Venezia

San Donà/Va a sporgere denuncia, finisce in carcere

Ieri sera, alla caserma dei Carabinieri di San Donà di Piave si è presentato un 32enne nigeriano che voleva denunciare lo smarrimento del proprio documento di identità.
Ricordando di averlo già incontrato in precedenza, il militare in servizio si prende la briga di controllarlo alla banca dati scoprendo che il 32enne era destinatario di un provvedimento detentivo emesso il 1° luglio 2021 dall’ufficio esecuzioni penali della Procura della Repubblica presso il Tribunale di Venezia.
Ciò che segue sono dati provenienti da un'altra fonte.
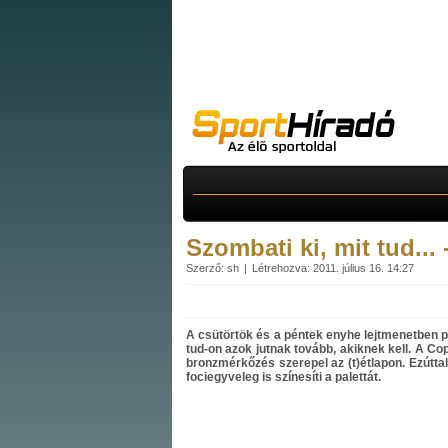
Szombati ki, mit tud...
Szerző: sh
Létrehozva: 2011. július 16. 14:27
A csütörtök és a péntek enyhe lejtmenetben pö
tud-on azok jutnak tovább, akiknek kell. A C
bronzmérkőzés szerepel az (t)étlapon. Ezútta
fociegyveleg is színesíti a palettát.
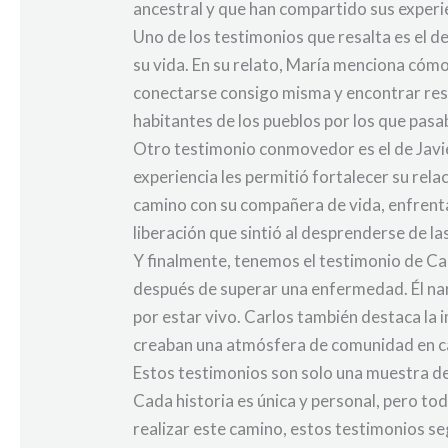
ancestral y que han compartido sus experie
Uno de los testimonios que resalta es el 
su vida. En su relato, María menciona cóm
conectarse consigo misma y encontrar respu
habitantes de los pueblos por los que pasa
Otro testimonio conmovedor es el de Javie
experiencia les permitió fortalecer su rel
camino con su compañera de vida, enfrenta
liberación que sintió al desprenderse de 
Y finalmente, tenemos el testimonio de Ca
después de superar una enfermedad. Él narr
por estar vivo. Carlos también destaca la 
creaban una atmósfera de comunidad en c
Estos testimonios son solo una muestra de
Cada historia es única y personal, pero t
realizar este camino, estos testimonios 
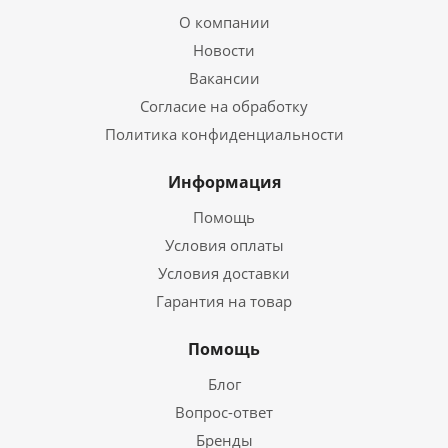
О компании
Новости
Вакансии
Согласие на обработку
Политика конфиденциальности
Информация
Помощь
Условия оплаты
Условия доставки
Гарантия на товар
Помощь
Блог
Вопрос-ответ
Бренды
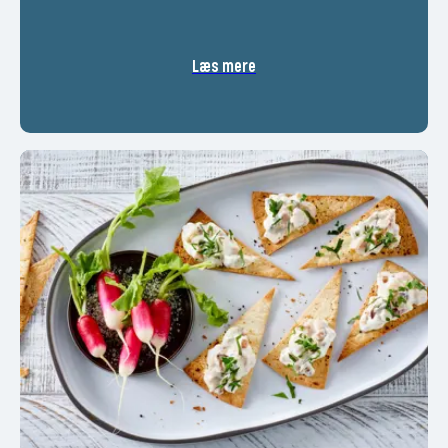
Læs mere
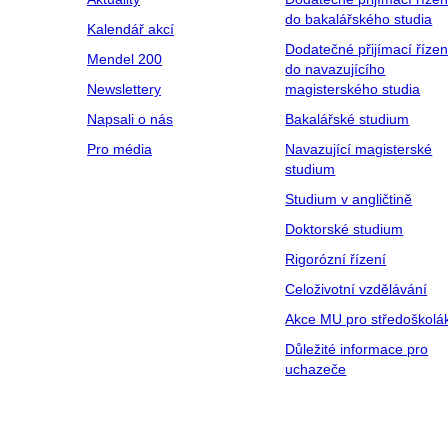
do bakalářského studia
Kalendář akcí
Dodatečné přijímací řízen
Mendel 200
do navazujícího
Newslettery
magisterského studia
Napsali o nás
Bakalářské studium
Pro média
Navazující magisterské
studium
Studium v angličtině
Doktorské studium
Rigorózní řízení
Celoživotní vzdělávání
Akce MU pro středoškolá
Důležité informace pro
uchazeče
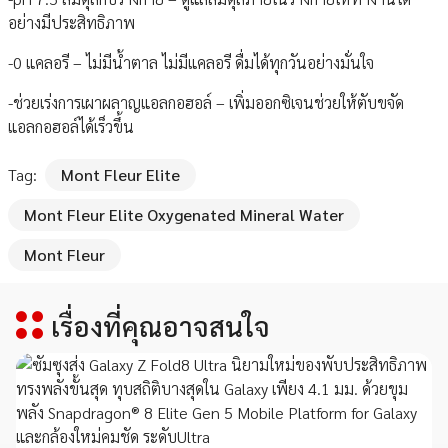
อย่างมีประสิทธิภาพ
-0 แคลอรี – ไม่มีน้ำตาล ไม่มีแคลอรี ดื่มได้ทุกวันอย่างมั่นใจ
-ช่วยเร่งการเผาผลาญแอลกอฮอล์ – เพิ่มออกซิเจนช่วยให้ตับขจัด
แอลกอฮอล์ได้เร็วขึ้น
Tag:
Mont Fleur Elite
Mont Fleur Elite Oxygenated Mineral Water
Mont Fleur
เรื่องที่คุณอาจสนใจ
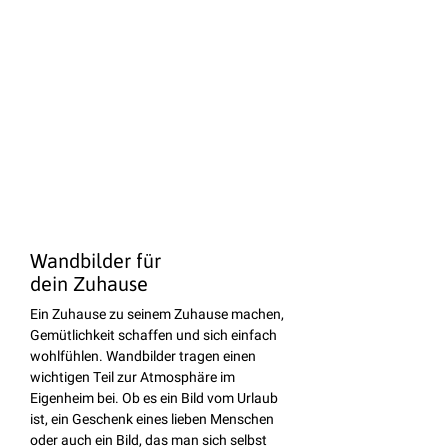
Wandbilder für
dein Zuhause
Ein Zuhause zu seinem Zuhause machen,
Gemütlichkeit schaffen und sich einfach
wohlfühlen. Wandbilder tragen einen
wichtigen Teil zur Atmosphäre im
Eigenheim bei. Ob es ein Bild vom Urlaub
ist, ein Geschenk eines lieben Menschen
oder auch ein Bild, das man sich selbst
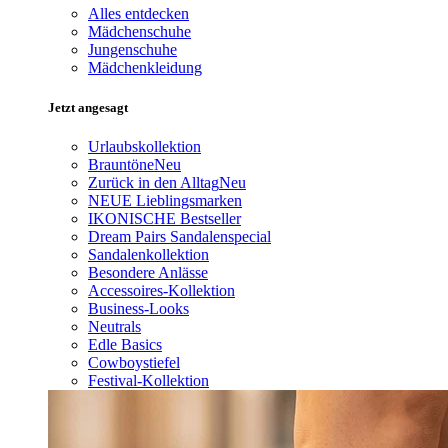
Alles entdecken
Mädchenschuhe
Jungenschuhe
Mädchenkleidung
Jetzt angesagt
Urlaubskollektion
Brauntöne
Neu
Zurück in den Alltag
Neu
NEUE Lieblingsmarken
IKONISCHE Bestseller
Dream Pairs Sandalenspecial
Sandalenkollektion
Besondere Anlässe
Accessoires-Kollektion
Business-Looks
Neutrals
Edle Basics
Cowboystiefel
Festival-Kollektion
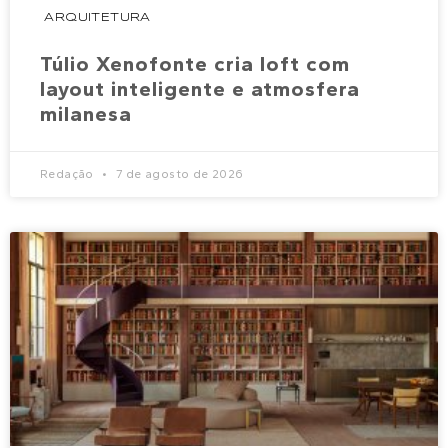
ARQUITETURA
Túlio Xenofonte cria loft com
layout inteligente e atmosfera
milanesa
Redação
7 de agosto de 2026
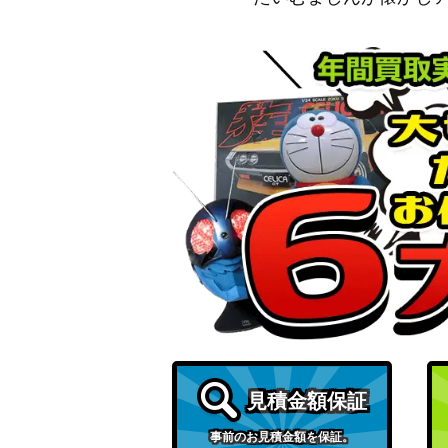
見積金額保証
事前のお見積金額を保証。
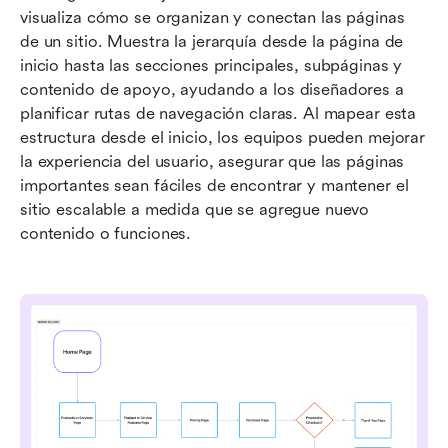
visualiza cómo se organizan y conectan las páginas 
de un sitio. Muestra la jerarquía desde la página de 
inicio hasta las secciones principales, subpáginas y 
contenido de apoyo, ayudando a los diseñadores a 
planificar rutas de navegación claras. Al mapear esta 
estructura desde el inicio, los equipos pueden mejorar 
la experiencia del usuario, asegurar que las páginas 
importantes sean fáciles de encontrar y mantener el 
sitio escalable a medida que se agregue nuevo 
contenido o funciones.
In pratica, era stato condannato in via definitiva a 8 mesi di reclusione, per resistenza a un Pubblico Ufficiale e rissa aggravata, reati commessi proprio a San Donà di Piave nel dicembre 2019 e per i quali era stato arrestato in flagranza dai Carabinieri, condannato per direttissima e quindi rimesso in libertà.
In quell’occasione vennero arrestate altre due persone.


L’approssimativo nigeriano non aveva presentato alcuna richiesta di ottenere una misura alternativa alla detenzione, tipo i domiciliari, e dunque ieri sera è stato condotto alla casa circondariale di Santa Maria Maggiore a Venezia, per l’espiazione della pena.